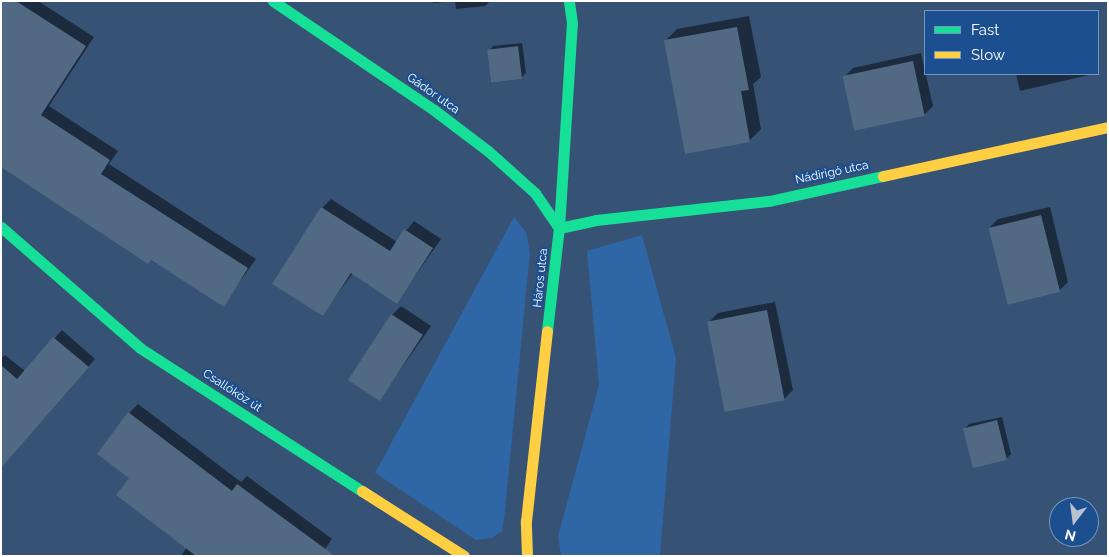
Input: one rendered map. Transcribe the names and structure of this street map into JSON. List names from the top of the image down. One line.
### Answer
{"streets":{"street":["Gádor utca","Nádirigó utca","Háros utca","Csallóköz út"]},"crossings":[["Gádor utca","Nádirigó utca"],["Gádor utca","Háros utca"],["Nádirigó utca","Háros utca"]],"legend":["Fast","Slow"],"north":"bottom"}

→ **What is required**
Give an exact copy of the listing, without its pictures.

→ **Your response**
Input: one rendered map. Transcribe the names and structure of this street map into JSON. List names from the top of the image down. One line.
### Answer
{"streets":{"street":["Gádor utca","Nádirigó utca","Háros utca","Csallóköz út"]},"crossings":[["Gádor utca","Nádirigó utca"],["Gádor utca","Háros utca"],["Nádirigó utca","Háros utca"]],"legend":["Fast","Slow"],"north":"bottom"}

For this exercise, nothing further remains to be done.